Waiting to transition almost killed me, literally, and made me so fragile that a gust of wind could have blown me away. My wife had to save me by letting me know that she would rather have me alive as a woman, than dead as a man. Ironically, the emotional reality has been that our fears did come true in a way-- I really am dead as a man, but I am more alive than I have ever been as a woman and as a friend.
The real reason we are splitting now, but staying close supportive friends, is that she loved the man I was, and the idea of growing old with me, so much, that living with me and being married to me now makes her burst into tears because her heart can't forget what she has lost, even as she is happy that I survived, and genuinely likes me more as a woman and can see that this is who I was meant to be. She resents terribly the decades I survived as a man, and why couldn't I love her enough to survive the rest of my life with HER as a man.
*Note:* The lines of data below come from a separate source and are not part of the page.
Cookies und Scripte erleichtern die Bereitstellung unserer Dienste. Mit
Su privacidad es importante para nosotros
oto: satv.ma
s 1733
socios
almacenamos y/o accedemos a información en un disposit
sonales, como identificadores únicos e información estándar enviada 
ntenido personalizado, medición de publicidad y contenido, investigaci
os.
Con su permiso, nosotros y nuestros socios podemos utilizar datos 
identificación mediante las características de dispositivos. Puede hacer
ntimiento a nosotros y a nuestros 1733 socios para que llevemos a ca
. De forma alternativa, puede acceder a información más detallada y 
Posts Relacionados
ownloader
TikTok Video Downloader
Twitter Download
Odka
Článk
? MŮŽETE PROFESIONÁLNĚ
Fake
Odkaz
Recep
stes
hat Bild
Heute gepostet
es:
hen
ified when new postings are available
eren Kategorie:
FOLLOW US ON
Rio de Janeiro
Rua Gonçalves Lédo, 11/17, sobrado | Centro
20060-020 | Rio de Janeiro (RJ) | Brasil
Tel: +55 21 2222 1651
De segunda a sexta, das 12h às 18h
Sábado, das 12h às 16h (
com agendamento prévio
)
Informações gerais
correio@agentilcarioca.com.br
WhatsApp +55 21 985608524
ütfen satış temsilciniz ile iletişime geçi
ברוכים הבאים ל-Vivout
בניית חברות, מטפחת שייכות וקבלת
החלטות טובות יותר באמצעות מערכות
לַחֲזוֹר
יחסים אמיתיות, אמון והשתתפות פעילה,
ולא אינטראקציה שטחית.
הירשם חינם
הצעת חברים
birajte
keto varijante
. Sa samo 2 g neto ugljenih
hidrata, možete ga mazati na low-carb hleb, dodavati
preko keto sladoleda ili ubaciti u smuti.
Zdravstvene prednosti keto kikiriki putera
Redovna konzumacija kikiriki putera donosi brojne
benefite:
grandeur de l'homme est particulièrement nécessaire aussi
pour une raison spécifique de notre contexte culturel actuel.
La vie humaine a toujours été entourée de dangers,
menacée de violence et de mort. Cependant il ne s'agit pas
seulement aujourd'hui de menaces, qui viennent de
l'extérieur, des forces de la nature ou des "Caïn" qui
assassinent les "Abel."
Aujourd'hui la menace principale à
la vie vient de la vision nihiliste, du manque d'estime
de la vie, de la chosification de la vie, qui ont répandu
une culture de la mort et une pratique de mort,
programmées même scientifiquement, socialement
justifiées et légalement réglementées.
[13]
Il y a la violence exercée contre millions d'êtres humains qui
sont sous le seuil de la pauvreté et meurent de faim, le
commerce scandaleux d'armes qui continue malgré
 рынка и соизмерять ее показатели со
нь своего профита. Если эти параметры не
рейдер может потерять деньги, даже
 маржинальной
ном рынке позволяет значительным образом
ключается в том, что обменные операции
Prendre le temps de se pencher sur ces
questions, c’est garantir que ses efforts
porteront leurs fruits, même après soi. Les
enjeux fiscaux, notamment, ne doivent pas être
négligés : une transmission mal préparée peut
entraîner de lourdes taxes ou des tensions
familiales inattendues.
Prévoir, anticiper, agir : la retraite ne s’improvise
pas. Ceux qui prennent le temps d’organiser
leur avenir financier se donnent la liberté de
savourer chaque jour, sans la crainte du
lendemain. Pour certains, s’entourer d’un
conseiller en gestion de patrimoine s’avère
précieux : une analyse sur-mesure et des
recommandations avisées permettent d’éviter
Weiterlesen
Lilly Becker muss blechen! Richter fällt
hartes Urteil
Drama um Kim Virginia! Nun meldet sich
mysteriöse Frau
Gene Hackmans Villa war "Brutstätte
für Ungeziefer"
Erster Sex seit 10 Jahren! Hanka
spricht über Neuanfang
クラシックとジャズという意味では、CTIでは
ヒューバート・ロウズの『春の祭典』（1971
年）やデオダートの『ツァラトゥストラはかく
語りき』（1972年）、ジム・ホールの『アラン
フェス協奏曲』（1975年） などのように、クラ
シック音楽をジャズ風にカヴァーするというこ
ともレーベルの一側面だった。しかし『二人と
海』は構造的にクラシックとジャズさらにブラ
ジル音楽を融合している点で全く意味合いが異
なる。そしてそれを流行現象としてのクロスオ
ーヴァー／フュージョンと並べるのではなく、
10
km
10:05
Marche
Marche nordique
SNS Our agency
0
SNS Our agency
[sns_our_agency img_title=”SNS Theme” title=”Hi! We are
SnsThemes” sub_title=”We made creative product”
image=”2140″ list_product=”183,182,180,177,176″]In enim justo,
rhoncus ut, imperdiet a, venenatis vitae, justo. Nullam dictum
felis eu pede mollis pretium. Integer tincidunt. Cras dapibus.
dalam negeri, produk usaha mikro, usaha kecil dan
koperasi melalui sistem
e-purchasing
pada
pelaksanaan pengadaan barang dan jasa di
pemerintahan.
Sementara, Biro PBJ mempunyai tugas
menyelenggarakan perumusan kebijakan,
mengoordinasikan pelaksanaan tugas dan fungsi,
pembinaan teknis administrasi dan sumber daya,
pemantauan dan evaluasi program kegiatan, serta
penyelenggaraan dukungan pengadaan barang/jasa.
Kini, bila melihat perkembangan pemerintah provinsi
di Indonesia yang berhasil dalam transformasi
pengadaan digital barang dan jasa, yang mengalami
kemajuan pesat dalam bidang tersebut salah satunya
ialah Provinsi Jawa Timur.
Even though she knows I couldn't help it, and would have died without this, she still resents what life has done to US.
My very happiness as a woman reminds her that she believed I was happy with her as a man. It's hard on us both. It's hard on my heart to see that my gender expression - and being happy as the true me - brings sadness to the person I love the most.
It broke my heart to accept that she could never love this woman, me, the way she loved the man she thought I was. It broke her heart to accept that I can't possibly love her enough to stay the man she thought I was, because love can't change that I am not that man.
But after the heartache comes acceptance, and in time, healing.
My only advice to those already married, is be honest, be kind, be compassionate, and don't wait to do what is right for self-care. You can't control the outcome, and no one is to blame. You can love one another, preserve what can be preserved, and let the rest fall away and be mourned, if you are lucky, hand in hand.